[AIM OF THE TASK] Can you reproduce, word for word, the passage of the business partnership text from "My last bit" to "our work lives."?

[SOURCE EXTRACT]
+===+

3. Align on strategy.
Dia and I knew our values were aligned: We share the belief that a concierge approach rooted in compassion and companionship alleviates the urgency and complexity inherent in crisis care and supports positive outcomes. The next step was to create intention-based guiding principles for our business. From day one, we’ve been abundantly clear on what we do, who we work with and who we don’t.
4. Create supportive systems.
There’s a reason people compare business partnership to marriage. We often joke about how we spend more time together than with our significant others. But even if you work together and cohabitate, starting a business together will impact your work routines in personal ways.
Maybe one or both of you are leaving an existing job. Suddenly there’s no office, no water cooler and no work family to remind you to eat lunch. Those systems and workflows you always said you could build better? You’re the captain now, whether you like it or not.
Leading up to launch, set meetings to plan and prepare for the changes you can predict (there will be plenty of curveballs later). If you can, hire people who can do certain parts of the job better than either of you. Because even together—and especially as you grow—you and your business partner can’t be experts in everything.
5. Learn to have difficult conversations.
Learning how to productively and successfully navigate issues while growing a business together—while still honoring our individual emotions—has been a learning experience. Know that this process takes patience. It takes doing your own work as individuals. It involves learning how to identify your feelings and reflect on where they are coming from. Within a business partnership, difficult conversations must be resolved so you—and the business—can keep moving forward. You also have to recognize feelings that come up for you personally and know when it’s time to support yourself.
My last bit of advice is more about life than business: Remember to celebrate more than your successes—celebrate the vitality of your partnership in quieter times, too. Dia and I often slip into brainstorm mode on flights together. The conversation might be work-focused, but fewer interruptions create a fluidity that inspires ideas and solutions we may not have come to in a more structured environment. These are the moments that snap you out of the day-to-day and remind you why you became partners in the first place.
We have true gratitude for how special this work partnership is, and it’s not just because we went into it as friends—it’s also because of the ways it’s enriched us as professionals and brought more meaning into our work lives.

+===+

[INFORMATION SUPPLIED]
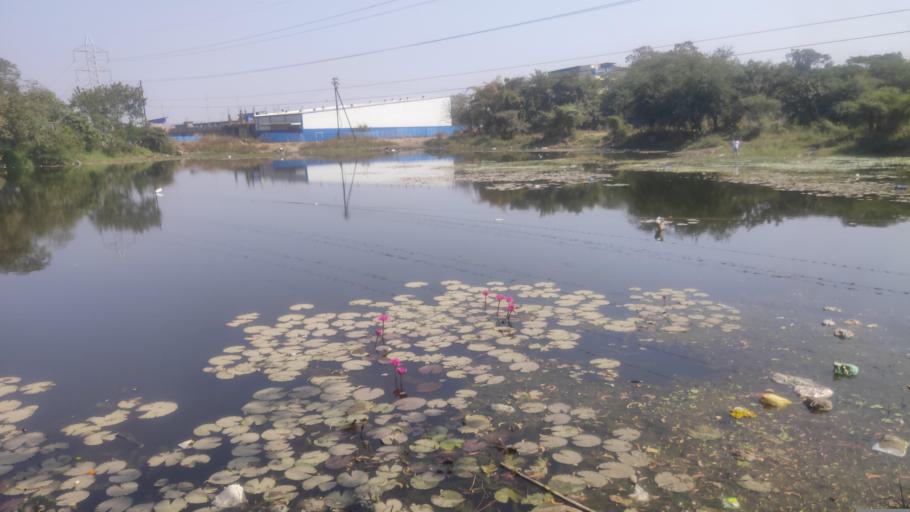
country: IN
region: Maharashtra
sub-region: Thane
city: Bhiwandi
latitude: 19.2593
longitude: 73.0698
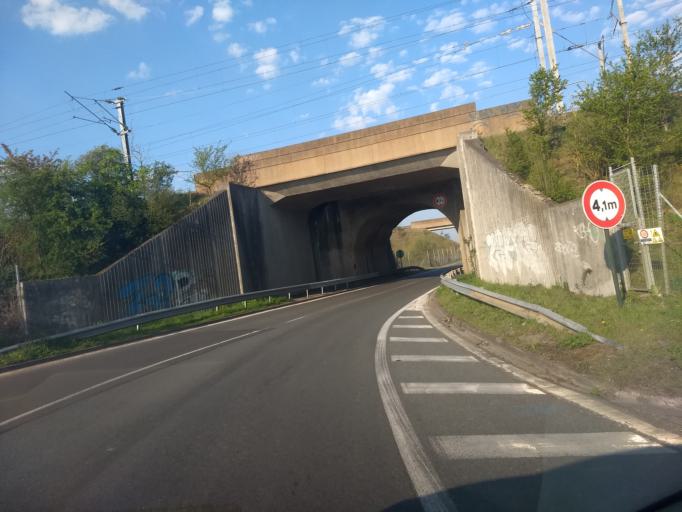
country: FR
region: Nord-Pas-de-Calais
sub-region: Departement du Pas-de-Calais
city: Agny
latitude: 50.2422
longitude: 2.7665
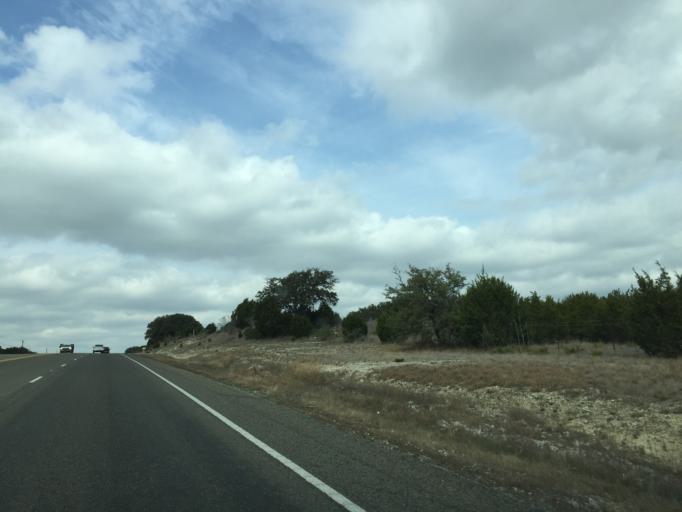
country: US
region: Texas
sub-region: Travis County
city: Briarcliff
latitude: 30.4277
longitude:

+===+

[FINAL RESULT]
My last bit of advice is more about life than business: Remember to celebrate more than your successes—celebrate the vitality of your partnership in quieter times, too. Dia and I often slip into brainstorm mode on flights together. The conversation might be work-focused, but fewer interruptions create a fluidity that inspires ideas and solutions we may not have come to in a more structured environment. These are the moments that snap you out of the day-to-day and remind you why you became partners in the first place.
We have true gratitude for how special this work partnership is, and it’s not just because we went into it as friends—it’s also because of the ways it’s enriched us as professionals and brought more meaning into our work lives.